▸ Task brief
Quote, with no changes, everything in the data below from the line containing "#### Oportunidades tramo este-f1" down to the line containing "#### Amenazas tramo este-f1", including both of those lines.

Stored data
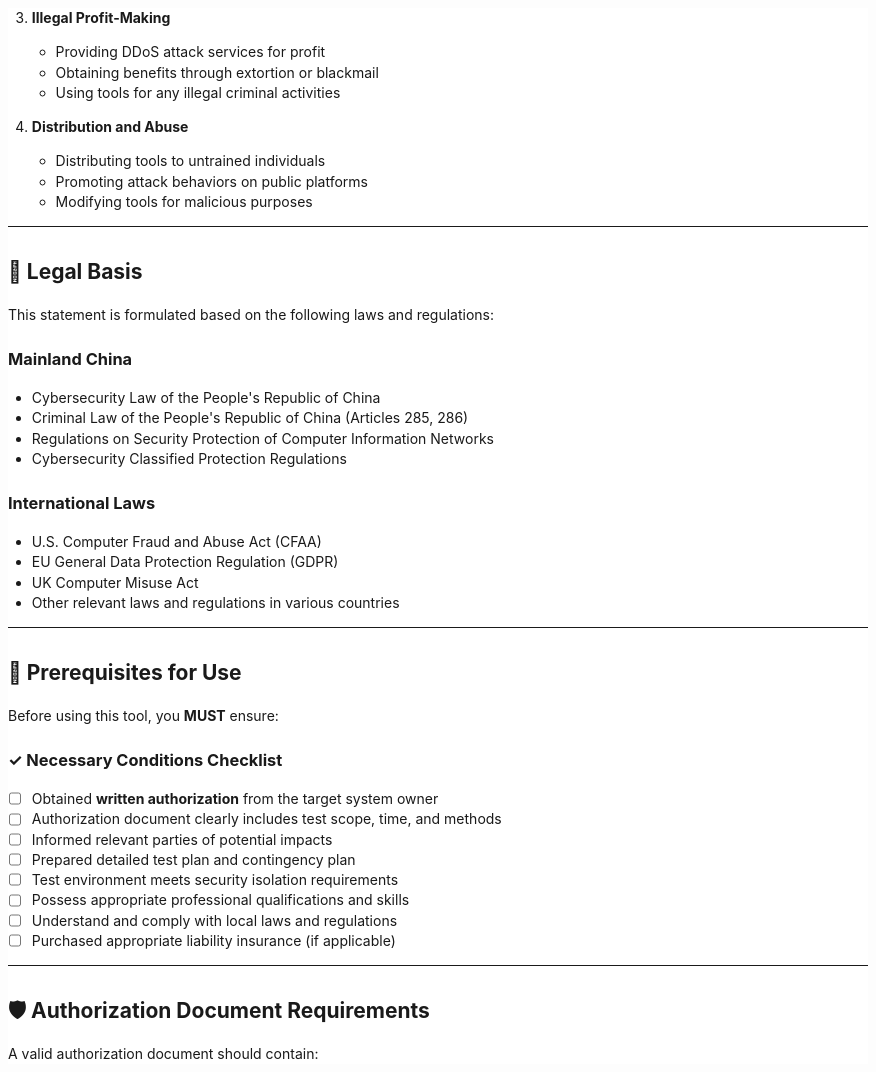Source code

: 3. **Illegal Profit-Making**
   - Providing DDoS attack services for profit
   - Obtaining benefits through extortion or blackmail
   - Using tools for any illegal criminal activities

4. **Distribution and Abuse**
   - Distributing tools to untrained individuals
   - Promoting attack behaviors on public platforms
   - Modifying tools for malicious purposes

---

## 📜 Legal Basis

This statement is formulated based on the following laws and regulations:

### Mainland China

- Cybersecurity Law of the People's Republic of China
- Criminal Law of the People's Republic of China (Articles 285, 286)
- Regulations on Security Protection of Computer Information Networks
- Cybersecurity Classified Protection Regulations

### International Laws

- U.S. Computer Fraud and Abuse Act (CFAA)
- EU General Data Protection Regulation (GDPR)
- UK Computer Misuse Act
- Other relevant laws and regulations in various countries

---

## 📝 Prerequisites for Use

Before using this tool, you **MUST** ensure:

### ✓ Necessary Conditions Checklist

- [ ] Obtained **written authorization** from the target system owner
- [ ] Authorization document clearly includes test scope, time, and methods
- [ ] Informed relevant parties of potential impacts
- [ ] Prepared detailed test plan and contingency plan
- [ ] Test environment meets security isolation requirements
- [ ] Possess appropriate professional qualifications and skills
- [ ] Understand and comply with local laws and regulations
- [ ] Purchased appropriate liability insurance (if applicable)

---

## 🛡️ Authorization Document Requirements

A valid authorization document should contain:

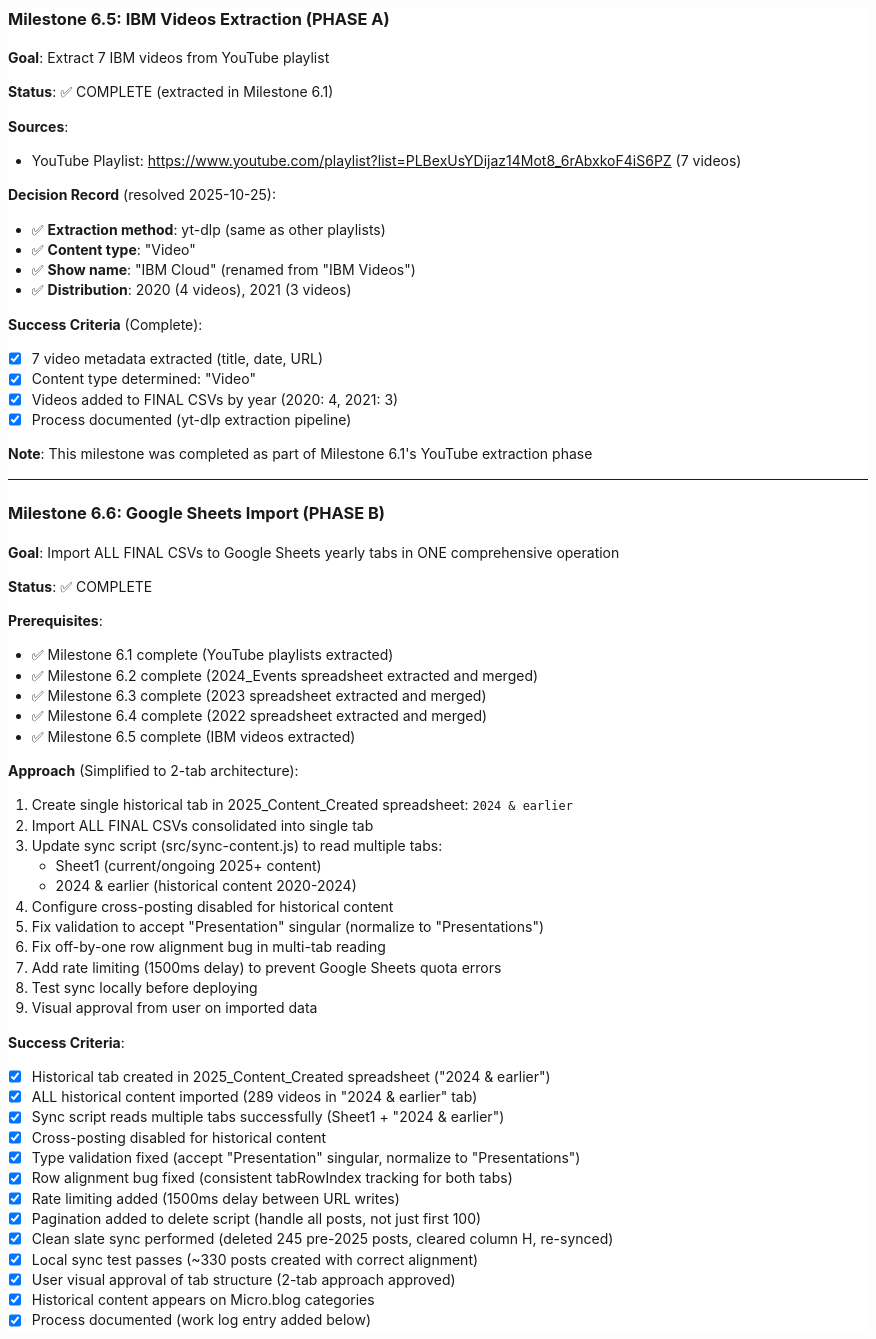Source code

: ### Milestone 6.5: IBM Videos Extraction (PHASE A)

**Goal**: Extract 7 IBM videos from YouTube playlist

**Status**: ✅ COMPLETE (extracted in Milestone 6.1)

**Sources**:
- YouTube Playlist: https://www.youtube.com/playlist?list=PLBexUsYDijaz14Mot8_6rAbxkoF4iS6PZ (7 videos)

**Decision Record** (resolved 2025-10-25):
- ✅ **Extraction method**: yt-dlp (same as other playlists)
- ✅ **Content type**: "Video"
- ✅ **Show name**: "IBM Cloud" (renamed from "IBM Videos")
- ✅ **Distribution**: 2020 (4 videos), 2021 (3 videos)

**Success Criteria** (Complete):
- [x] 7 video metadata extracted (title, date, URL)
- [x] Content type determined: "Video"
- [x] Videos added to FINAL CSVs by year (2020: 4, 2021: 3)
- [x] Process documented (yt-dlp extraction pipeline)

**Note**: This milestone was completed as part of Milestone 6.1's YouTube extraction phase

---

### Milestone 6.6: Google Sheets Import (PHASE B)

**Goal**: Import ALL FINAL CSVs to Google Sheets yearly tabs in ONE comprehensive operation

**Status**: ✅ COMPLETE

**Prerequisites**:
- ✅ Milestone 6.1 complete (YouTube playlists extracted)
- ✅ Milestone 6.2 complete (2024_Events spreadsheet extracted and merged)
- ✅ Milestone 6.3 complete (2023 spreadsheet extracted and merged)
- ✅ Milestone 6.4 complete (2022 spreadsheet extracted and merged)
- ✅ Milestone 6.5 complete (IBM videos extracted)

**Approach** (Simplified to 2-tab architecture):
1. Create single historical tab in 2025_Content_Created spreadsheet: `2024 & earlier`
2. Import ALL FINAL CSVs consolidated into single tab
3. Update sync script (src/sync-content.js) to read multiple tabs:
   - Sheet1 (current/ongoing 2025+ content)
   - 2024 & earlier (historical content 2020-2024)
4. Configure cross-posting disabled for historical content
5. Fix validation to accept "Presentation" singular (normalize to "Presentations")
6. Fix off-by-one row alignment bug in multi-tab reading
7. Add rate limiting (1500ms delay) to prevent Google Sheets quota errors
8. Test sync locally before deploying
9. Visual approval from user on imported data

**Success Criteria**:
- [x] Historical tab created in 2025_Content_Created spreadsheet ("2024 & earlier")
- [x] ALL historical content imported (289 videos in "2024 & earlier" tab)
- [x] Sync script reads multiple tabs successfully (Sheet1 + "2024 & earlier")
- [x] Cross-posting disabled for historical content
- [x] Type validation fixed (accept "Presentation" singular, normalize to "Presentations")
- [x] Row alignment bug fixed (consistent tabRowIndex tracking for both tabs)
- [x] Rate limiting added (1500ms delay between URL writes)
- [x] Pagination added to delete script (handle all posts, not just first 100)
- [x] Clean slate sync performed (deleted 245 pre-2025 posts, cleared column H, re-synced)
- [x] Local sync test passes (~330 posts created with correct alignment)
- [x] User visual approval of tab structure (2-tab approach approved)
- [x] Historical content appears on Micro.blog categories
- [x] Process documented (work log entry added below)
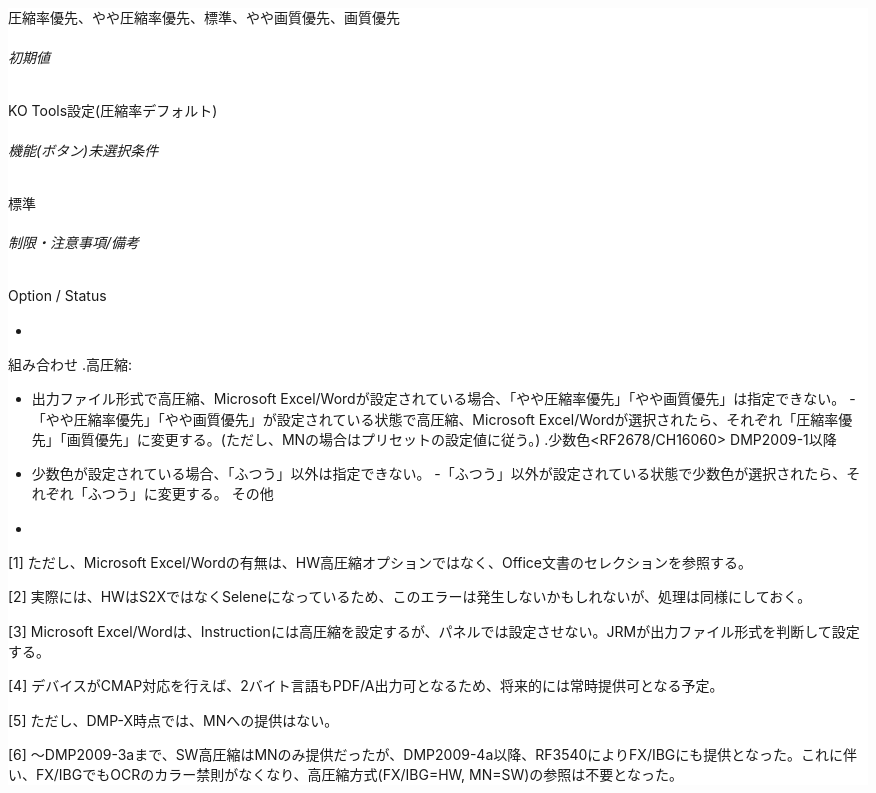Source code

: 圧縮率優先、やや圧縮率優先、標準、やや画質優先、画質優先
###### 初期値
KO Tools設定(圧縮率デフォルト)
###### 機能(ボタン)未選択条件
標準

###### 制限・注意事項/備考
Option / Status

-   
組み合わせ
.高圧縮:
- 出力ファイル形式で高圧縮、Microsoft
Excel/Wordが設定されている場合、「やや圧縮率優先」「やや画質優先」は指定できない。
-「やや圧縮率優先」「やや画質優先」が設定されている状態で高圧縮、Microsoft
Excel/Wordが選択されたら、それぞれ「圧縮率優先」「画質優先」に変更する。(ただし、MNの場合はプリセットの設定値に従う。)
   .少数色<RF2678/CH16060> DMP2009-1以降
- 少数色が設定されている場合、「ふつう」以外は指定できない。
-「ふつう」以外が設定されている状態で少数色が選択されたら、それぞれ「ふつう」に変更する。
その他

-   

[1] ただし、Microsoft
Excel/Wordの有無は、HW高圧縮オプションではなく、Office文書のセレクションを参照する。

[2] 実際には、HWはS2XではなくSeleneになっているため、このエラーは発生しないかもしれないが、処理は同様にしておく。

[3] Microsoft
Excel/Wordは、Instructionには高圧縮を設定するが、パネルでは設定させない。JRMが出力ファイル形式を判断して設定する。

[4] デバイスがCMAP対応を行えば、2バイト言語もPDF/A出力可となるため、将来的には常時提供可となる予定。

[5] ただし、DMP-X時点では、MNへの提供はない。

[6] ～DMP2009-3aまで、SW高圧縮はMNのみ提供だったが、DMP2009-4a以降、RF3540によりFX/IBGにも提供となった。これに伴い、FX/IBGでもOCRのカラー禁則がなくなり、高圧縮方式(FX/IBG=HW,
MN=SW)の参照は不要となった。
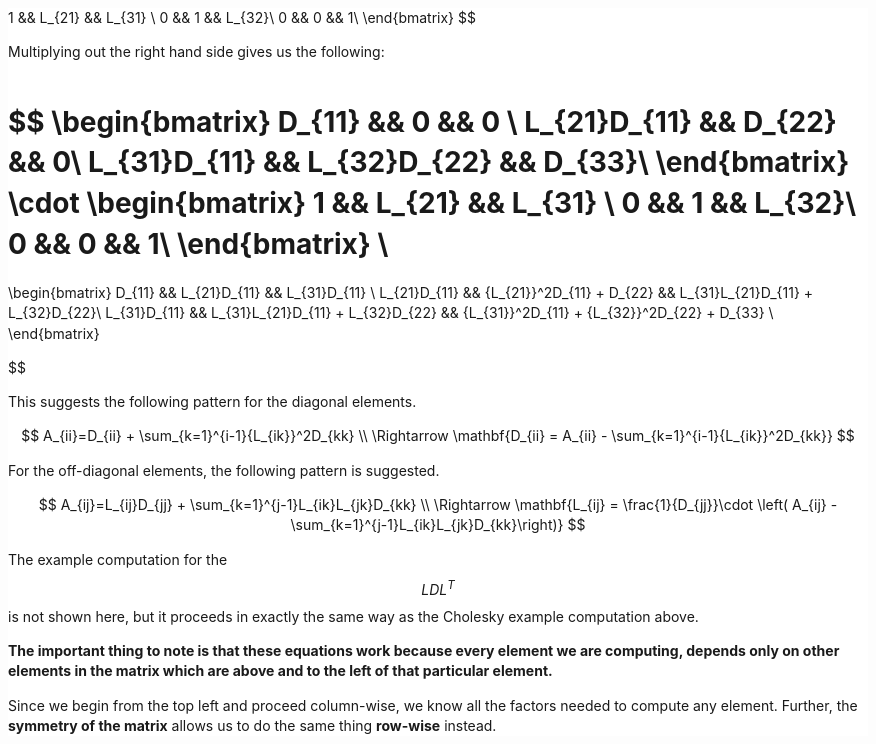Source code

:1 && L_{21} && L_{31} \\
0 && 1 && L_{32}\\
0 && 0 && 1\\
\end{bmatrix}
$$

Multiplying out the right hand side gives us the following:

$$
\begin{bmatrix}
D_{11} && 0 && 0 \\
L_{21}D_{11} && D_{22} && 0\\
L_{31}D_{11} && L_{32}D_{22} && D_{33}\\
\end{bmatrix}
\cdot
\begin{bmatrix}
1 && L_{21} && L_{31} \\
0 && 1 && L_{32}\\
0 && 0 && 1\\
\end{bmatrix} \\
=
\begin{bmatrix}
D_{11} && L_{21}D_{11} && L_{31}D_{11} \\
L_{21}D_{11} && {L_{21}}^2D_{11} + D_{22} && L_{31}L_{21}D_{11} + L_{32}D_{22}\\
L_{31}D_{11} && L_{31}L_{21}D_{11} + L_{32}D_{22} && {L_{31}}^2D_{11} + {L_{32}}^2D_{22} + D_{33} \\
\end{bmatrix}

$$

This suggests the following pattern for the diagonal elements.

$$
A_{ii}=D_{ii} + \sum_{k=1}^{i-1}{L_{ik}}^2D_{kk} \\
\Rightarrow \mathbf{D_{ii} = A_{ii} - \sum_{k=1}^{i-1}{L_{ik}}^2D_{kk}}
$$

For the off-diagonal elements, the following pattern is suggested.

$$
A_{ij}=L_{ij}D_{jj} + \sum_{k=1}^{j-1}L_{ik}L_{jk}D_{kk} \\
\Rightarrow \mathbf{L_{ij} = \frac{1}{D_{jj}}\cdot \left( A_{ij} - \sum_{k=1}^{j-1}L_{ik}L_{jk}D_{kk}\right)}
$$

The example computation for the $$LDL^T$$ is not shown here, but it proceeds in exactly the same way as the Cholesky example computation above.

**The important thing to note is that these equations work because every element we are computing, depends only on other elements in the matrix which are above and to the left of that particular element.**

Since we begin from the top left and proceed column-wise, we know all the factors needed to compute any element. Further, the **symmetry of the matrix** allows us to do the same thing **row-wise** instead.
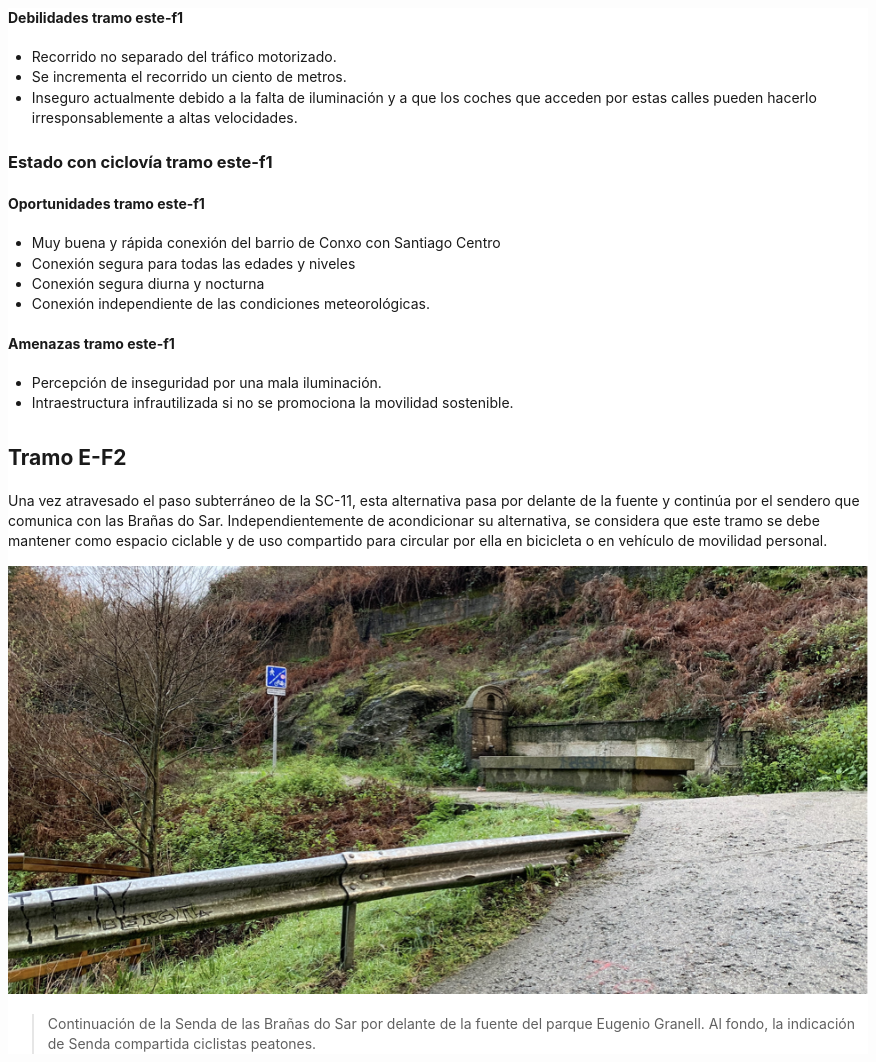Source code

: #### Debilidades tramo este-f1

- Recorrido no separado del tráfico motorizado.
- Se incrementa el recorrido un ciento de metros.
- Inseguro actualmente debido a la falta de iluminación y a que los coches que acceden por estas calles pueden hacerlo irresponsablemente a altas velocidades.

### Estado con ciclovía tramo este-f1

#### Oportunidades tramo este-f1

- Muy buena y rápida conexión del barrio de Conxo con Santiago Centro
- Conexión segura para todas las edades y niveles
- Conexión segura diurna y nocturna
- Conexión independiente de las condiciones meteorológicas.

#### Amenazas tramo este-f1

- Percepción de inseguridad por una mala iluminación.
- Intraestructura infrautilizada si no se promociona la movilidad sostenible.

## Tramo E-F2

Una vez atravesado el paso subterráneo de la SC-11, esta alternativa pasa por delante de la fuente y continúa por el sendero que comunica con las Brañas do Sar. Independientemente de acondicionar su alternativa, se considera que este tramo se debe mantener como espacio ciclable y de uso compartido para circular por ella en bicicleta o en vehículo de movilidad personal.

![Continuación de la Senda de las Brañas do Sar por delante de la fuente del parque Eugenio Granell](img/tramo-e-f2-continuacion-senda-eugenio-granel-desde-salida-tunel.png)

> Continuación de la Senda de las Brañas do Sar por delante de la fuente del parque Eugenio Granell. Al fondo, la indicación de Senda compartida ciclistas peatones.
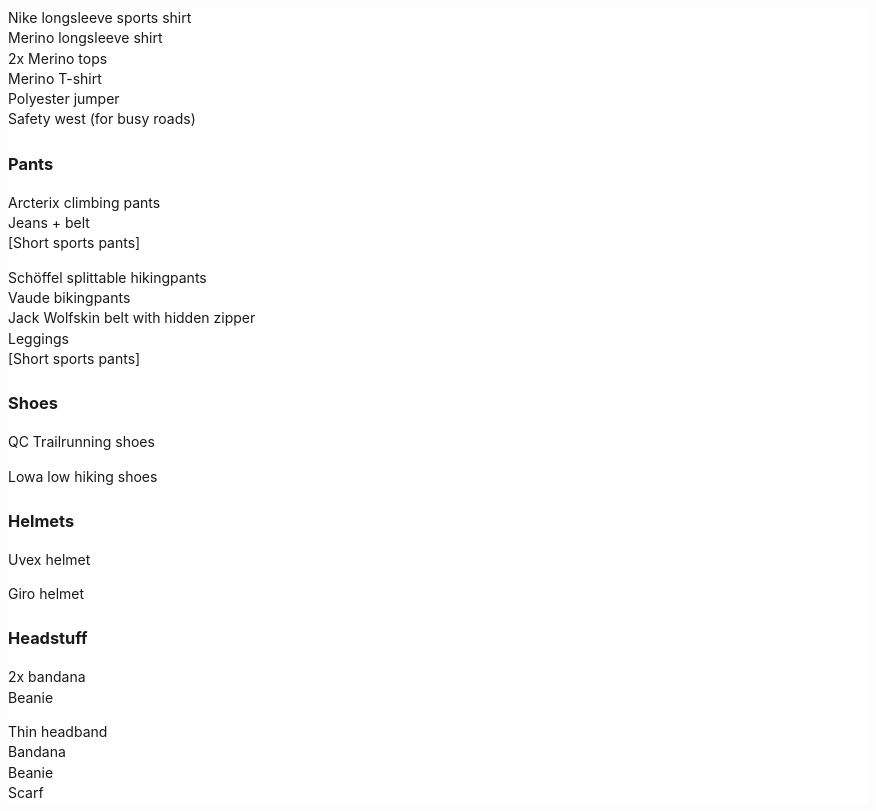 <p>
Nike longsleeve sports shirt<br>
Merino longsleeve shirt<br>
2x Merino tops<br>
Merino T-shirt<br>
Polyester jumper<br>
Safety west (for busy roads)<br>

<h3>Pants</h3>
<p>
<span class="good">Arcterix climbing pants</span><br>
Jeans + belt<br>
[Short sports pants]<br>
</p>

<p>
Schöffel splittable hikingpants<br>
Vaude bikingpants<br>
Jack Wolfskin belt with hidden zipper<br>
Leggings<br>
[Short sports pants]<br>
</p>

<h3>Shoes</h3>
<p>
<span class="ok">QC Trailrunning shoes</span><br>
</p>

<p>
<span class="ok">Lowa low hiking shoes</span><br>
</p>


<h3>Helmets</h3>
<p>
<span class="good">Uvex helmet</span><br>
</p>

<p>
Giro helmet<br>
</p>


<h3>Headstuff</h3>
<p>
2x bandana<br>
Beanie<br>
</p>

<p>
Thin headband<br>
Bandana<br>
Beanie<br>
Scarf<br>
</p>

▸ Written solution
#### Oportunidades tramo este-f1

- Muy buena y rápida conexión del barrio de Conxo con Santiago Centro
- Conexión segura para todas las edades y niveles
- Conexión segura diurna y nocturna
- Conexión independiente de las condiciones meteorológicas.

#### Amenazas tramo este-f1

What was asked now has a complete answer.